Just to show how close Australia can come to a police state, and how blithely, yesterday a mob of police stormed a two-person National Indigenous News to search for documents that several newspapers have been using to demonstrate that the federal government (whose Dept. of the Prime Minister and Cabinet orchestrated the raid) had lied when it said it had the absolute right to disband a national indigenous-affairs NGO and replace it with a body of its own. Needless to say, no raids seem likely on, say, the offices of Rupert Murdoch publications.
On the couple of occasions when I’ve been present at random breath tests of drivers, I’ve had a sense of the proximity of police-state elements here. You can be driving along a city street or country road, and suddenly all the cars are being diverted around the back to a large parking lot, or a side road, so that every driver can be tested. Then, as you proceed through the gantlet, they check your car for improprieties, such as broken or inoperative tail lights, and give you a ticket for any breaches of their precious laws. The breathalyzers are benign enough, taken in isolation, and considering the number of boozers on the roads (being caught brings quite severe penalties including suspension or loss of license), but the latter part of the procedure is creepy, and the whole practice strikes me as just a little too close to rehearsal for far more draconian measures.

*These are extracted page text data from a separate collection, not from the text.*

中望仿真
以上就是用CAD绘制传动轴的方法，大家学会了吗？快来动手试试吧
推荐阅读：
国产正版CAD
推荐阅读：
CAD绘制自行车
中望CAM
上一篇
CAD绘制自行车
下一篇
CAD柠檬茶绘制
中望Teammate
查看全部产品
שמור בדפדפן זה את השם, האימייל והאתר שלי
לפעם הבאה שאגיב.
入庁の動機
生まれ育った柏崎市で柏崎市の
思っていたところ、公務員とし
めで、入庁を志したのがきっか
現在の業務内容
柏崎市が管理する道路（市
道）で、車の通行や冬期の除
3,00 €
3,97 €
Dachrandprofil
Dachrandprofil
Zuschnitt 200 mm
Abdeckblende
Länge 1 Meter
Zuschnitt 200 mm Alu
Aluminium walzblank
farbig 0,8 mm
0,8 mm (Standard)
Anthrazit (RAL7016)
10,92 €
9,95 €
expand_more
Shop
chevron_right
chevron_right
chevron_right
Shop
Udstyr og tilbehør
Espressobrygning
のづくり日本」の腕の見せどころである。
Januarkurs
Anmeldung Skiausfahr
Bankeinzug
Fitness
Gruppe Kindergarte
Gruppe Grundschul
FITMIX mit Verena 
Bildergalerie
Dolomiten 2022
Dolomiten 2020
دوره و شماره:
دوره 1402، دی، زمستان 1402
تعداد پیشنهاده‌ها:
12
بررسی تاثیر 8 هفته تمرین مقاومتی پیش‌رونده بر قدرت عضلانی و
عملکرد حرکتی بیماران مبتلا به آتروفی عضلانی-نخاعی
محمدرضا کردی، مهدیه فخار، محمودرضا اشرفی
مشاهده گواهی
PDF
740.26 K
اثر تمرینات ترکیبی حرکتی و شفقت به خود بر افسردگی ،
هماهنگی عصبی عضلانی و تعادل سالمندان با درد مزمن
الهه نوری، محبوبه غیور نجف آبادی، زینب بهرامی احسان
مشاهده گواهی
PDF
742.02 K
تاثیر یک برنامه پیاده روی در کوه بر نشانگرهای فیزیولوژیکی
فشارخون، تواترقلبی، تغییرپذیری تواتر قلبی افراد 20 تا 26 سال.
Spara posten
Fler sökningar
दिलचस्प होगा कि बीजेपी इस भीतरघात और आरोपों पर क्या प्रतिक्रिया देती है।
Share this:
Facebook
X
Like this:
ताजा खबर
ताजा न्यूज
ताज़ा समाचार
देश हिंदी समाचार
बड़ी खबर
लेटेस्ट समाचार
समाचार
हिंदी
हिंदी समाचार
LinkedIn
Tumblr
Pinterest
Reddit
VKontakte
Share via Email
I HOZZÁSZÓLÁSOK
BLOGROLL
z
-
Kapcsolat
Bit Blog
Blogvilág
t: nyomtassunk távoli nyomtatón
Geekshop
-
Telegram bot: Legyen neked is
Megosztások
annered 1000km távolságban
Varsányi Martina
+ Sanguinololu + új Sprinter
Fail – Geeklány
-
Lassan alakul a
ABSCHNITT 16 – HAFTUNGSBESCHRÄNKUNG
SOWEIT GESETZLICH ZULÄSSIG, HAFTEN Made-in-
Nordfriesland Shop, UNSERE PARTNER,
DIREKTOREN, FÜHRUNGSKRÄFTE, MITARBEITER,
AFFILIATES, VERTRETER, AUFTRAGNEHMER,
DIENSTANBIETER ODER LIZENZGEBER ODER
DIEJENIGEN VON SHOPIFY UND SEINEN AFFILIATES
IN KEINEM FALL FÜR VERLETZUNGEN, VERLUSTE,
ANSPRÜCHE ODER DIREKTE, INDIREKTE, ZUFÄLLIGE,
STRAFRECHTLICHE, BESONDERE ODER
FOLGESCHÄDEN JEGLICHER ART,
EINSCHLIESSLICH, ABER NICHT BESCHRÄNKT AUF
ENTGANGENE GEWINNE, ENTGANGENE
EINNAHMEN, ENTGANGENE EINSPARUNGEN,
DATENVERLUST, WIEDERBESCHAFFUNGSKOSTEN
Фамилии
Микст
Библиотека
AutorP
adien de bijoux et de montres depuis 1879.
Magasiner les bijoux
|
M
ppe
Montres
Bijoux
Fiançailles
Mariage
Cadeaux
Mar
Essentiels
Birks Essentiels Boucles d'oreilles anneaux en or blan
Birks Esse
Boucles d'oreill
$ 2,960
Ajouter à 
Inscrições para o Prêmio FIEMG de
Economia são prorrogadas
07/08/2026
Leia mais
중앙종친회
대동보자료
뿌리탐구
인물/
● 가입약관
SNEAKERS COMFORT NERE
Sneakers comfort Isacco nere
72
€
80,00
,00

My 10-year-old niece Jessica got back from an overnight class trip to the bush, where they stayed in some kind of bunkhouses and experienced the great outdoors (where it was pelting down rain). She said the menu was Roast Cow, Spuds, Rabbit Food, and Mud (i.e. gravy), then, for dessert (which she scoffed had been misspelled ‘desert’) Frog in Jelly (a small frog-shaped chocolate called a Freddo Frog, in jello).